> _Your objective_:
Reproduce every line of the material below word for word, leaving out the pictures.

> _Dataset content_:
· · · · · · ·

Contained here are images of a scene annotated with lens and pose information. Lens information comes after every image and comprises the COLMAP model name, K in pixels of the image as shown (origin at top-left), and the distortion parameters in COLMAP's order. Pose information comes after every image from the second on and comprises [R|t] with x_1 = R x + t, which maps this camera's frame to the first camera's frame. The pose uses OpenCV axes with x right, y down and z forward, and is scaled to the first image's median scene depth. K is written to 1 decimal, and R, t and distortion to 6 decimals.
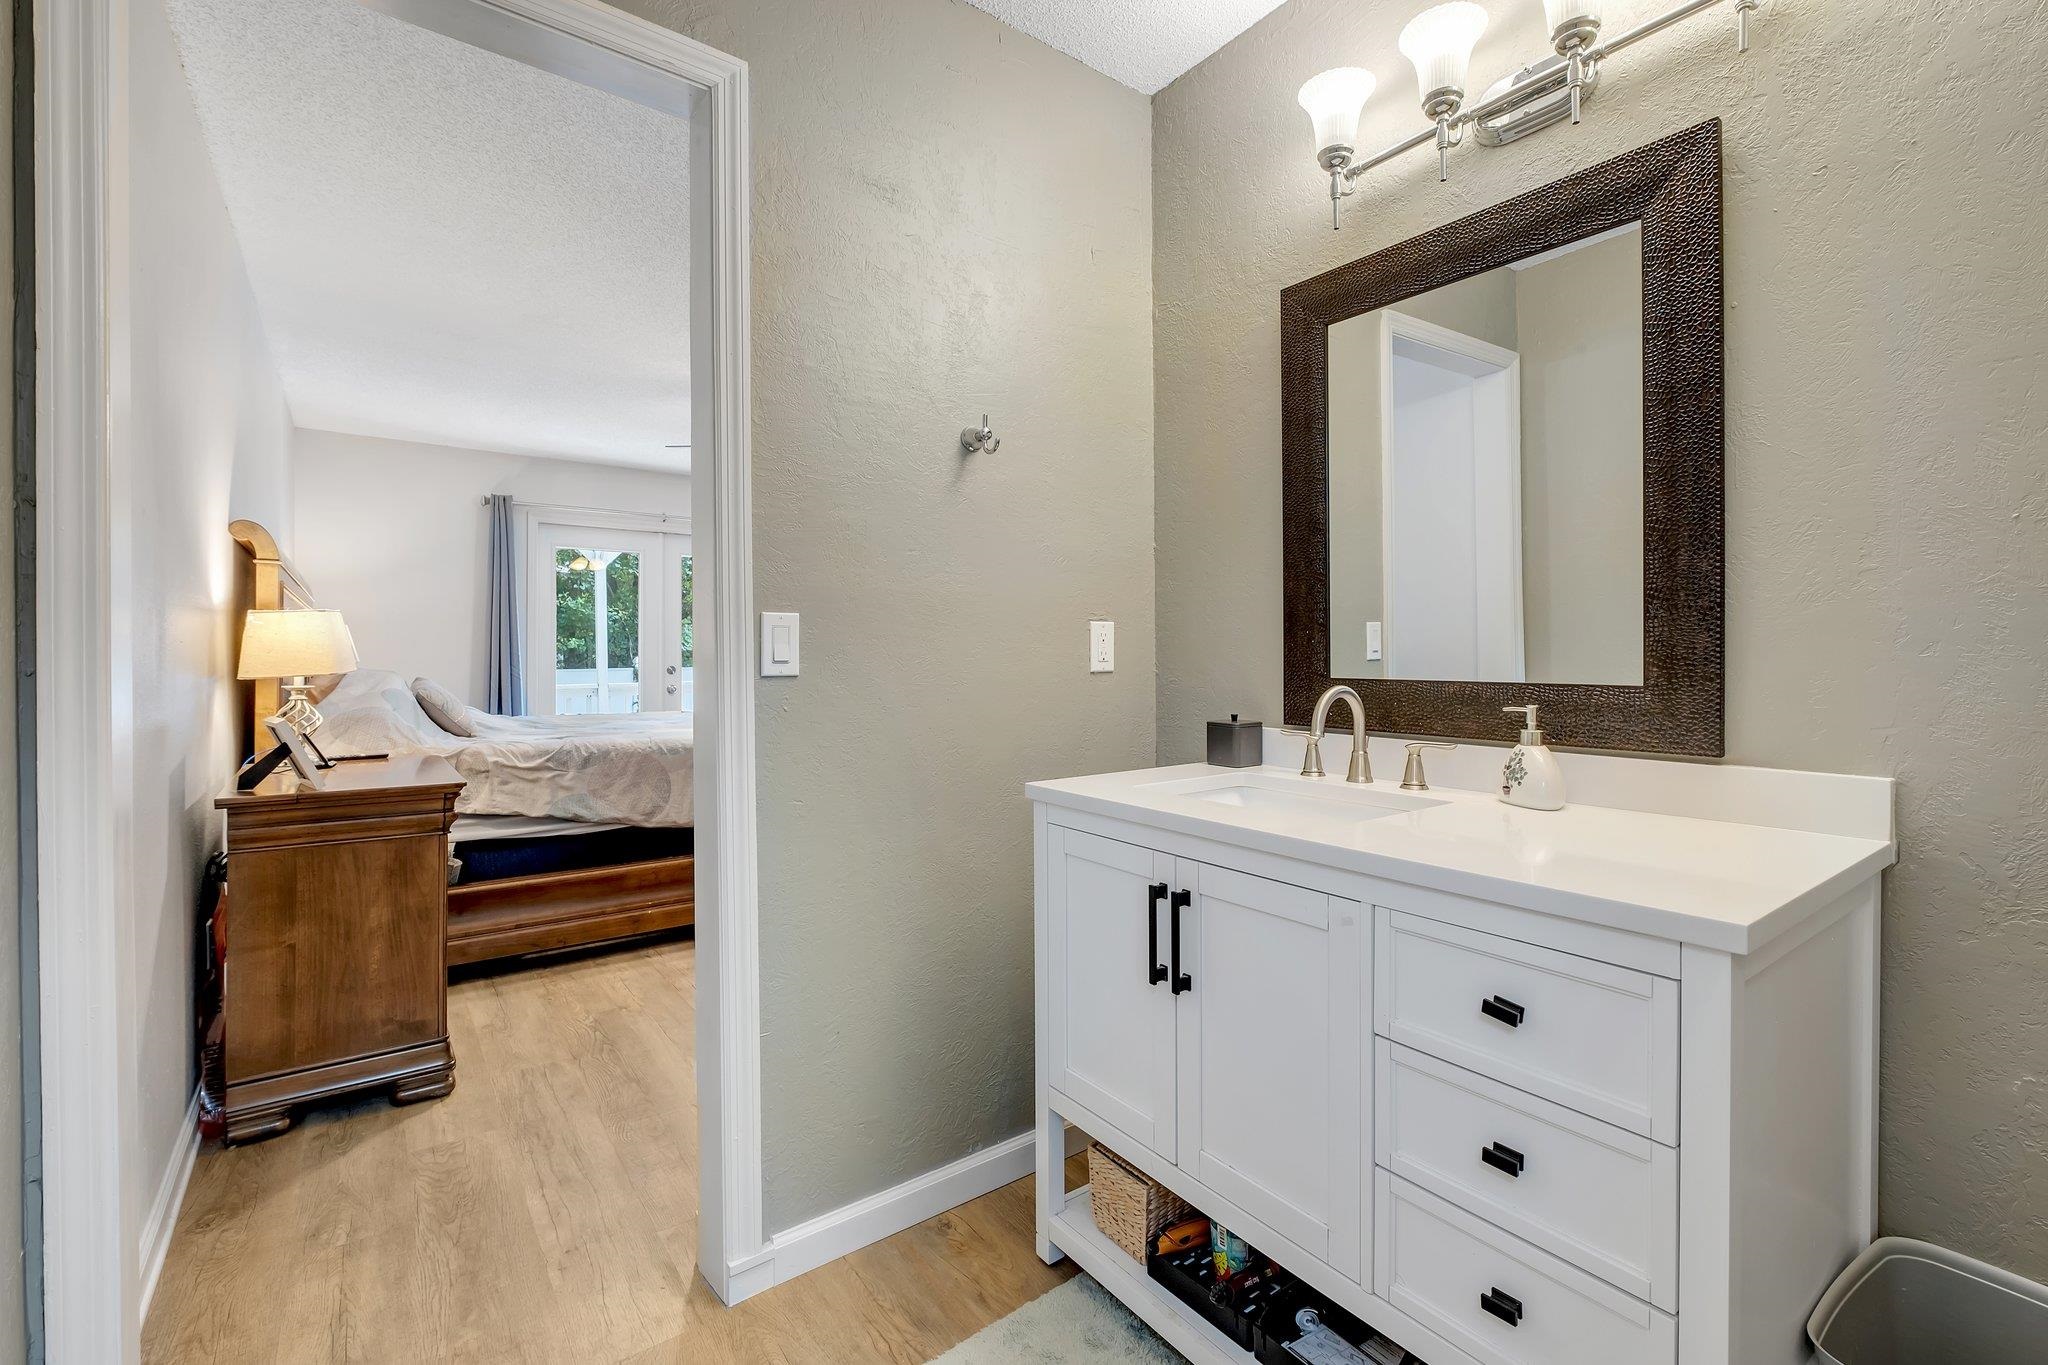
lens RADIAL K [[898.3, 0, 1029.3], [0, 898.3, 662.8], [0, 0, 1]] dist [-0.000520, 0.000389]
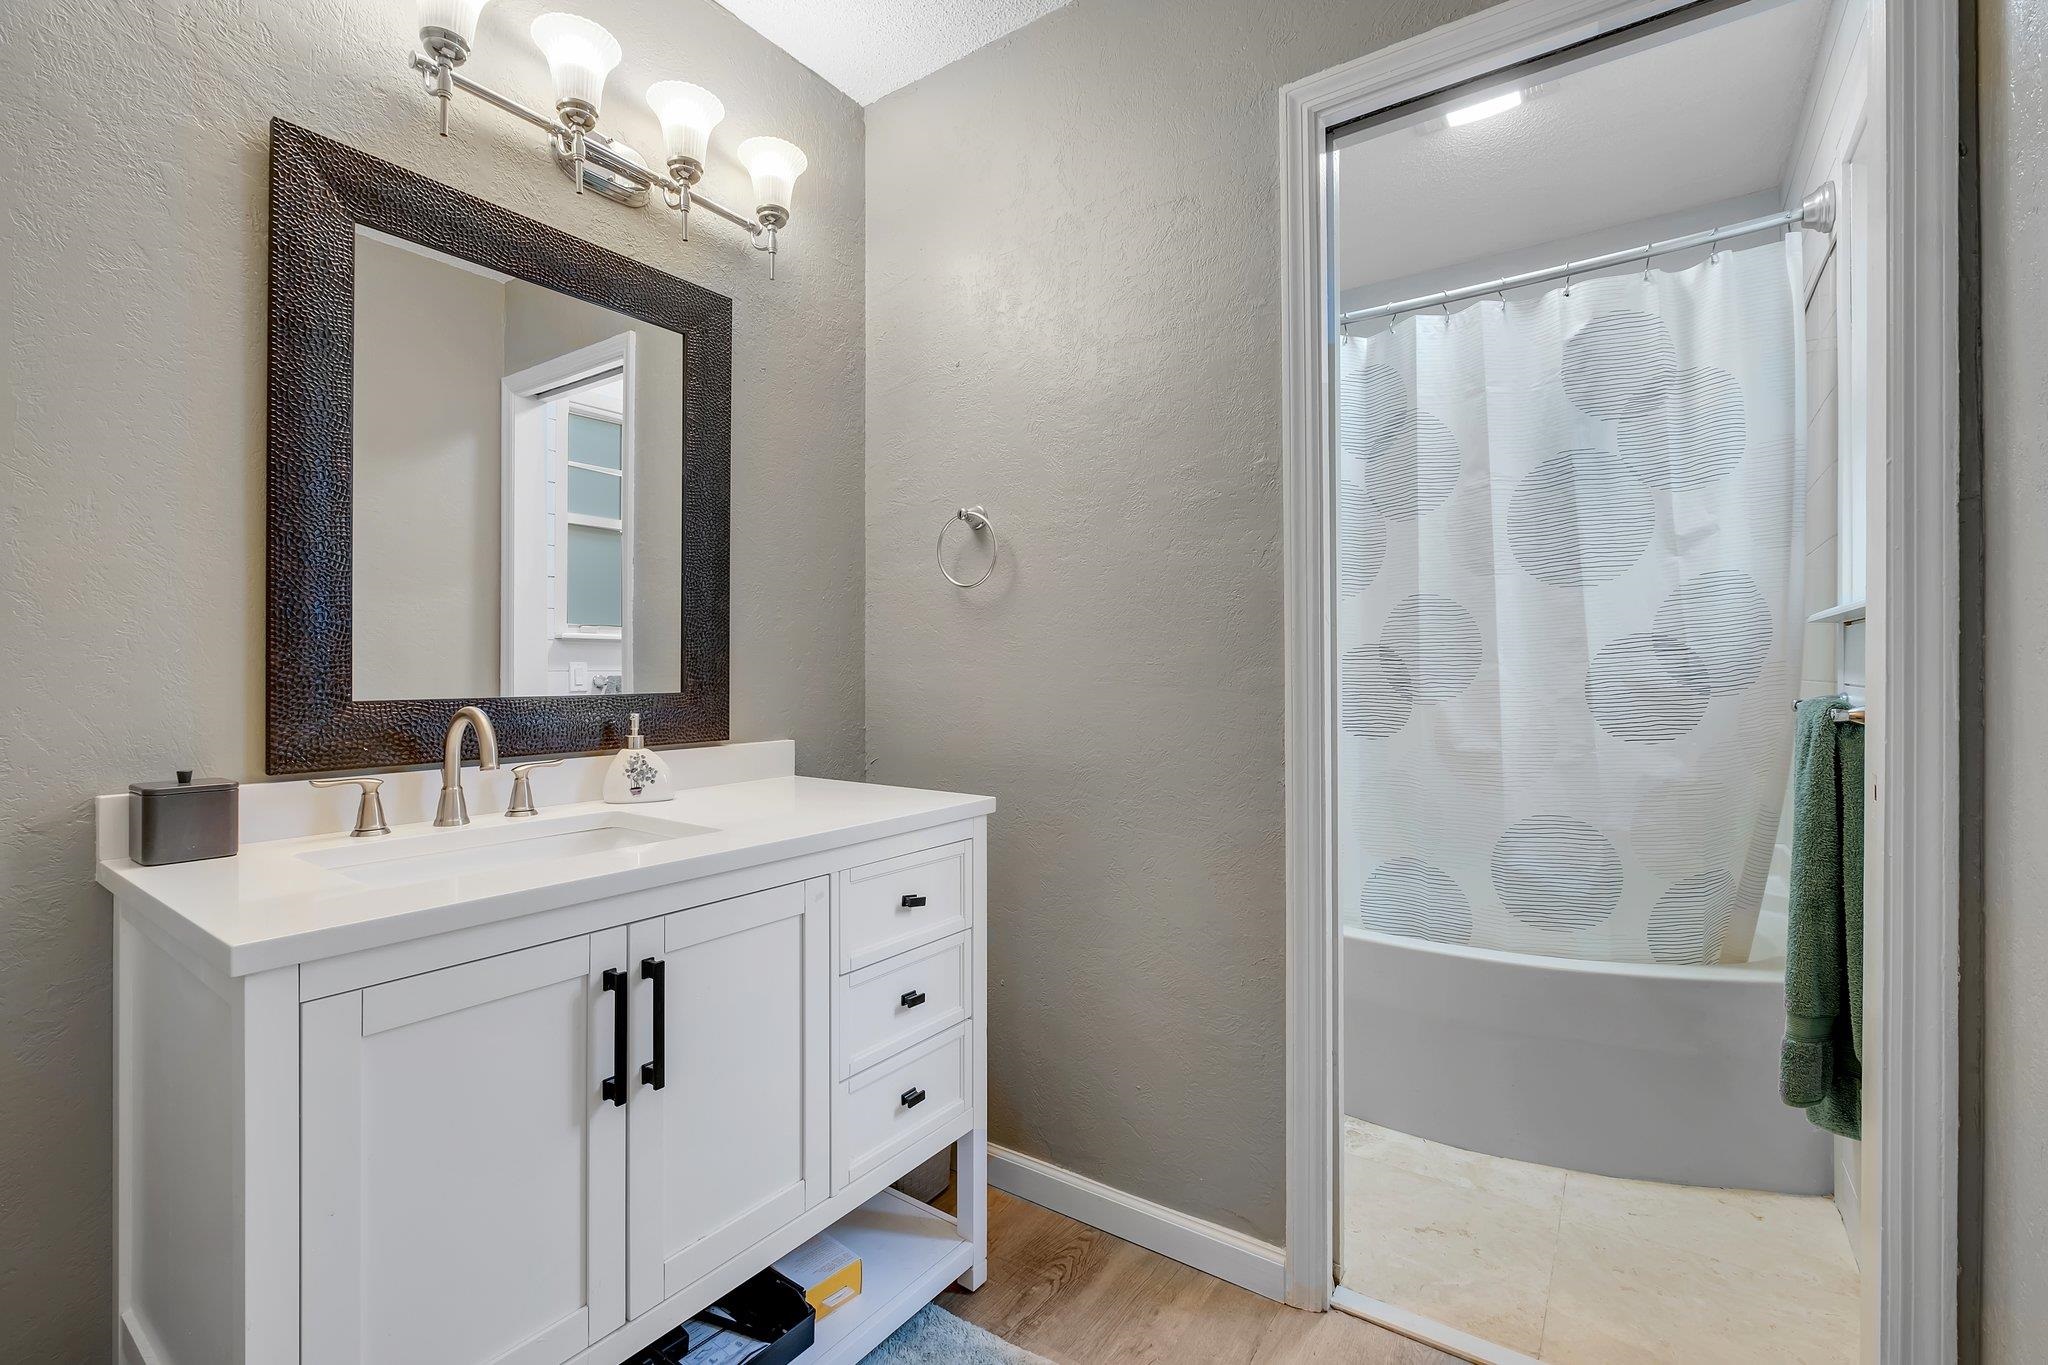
lens RADIAL K [[898.3, 0, 1029.3], [0, 898.3, 662.8], [0, 0, 1]] dist [-0.000520, 0.000389]
pose [[-0.319212, 0.010310, 0.947627, -0.700328], [0.014978, 0.999871, -0.005833, -0.001955], [-0.947565, 0.012331, -0.319325, 0.931915]]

· · · · · · ·

> _Result of this task_:
Contained here are images of a scene annotated with lens and pose information. Lens information comes after every image and comprises the COLMAP model name, K in pixels of the image as shown (origin at top-left), and the distortion parameters in COLMAP's order. Pose information comes after every image from the second on and comprises [R|t] with x_1 = R x + t, which maps this camera's frame to the first camera's frame. The pose uses OpenCV axes with x right, y down and z forward, and is scaled to the first image's median scene depth. K is written to 1 decimal, and R, t and distortion to 6 decimals.
lens RADIAL K [[898.3, 0, 1029.3], [0, 898.3, 662.8], [0, 0, 1]] dist [-0.000520, 0.000389]
lens RADIAL K [[898.3, 0, 1029.3], [0, 898.3, 662.8], [0, 0, 1]] dist [-0.000520, 0.000389]
pose [[-0.319212, 0.010310, 0.947627, -0.700328], [0.014978, 0.999871, -0.005833, -0.001955], [-0.947565, 0.012331, -0.319325, 0.931915]]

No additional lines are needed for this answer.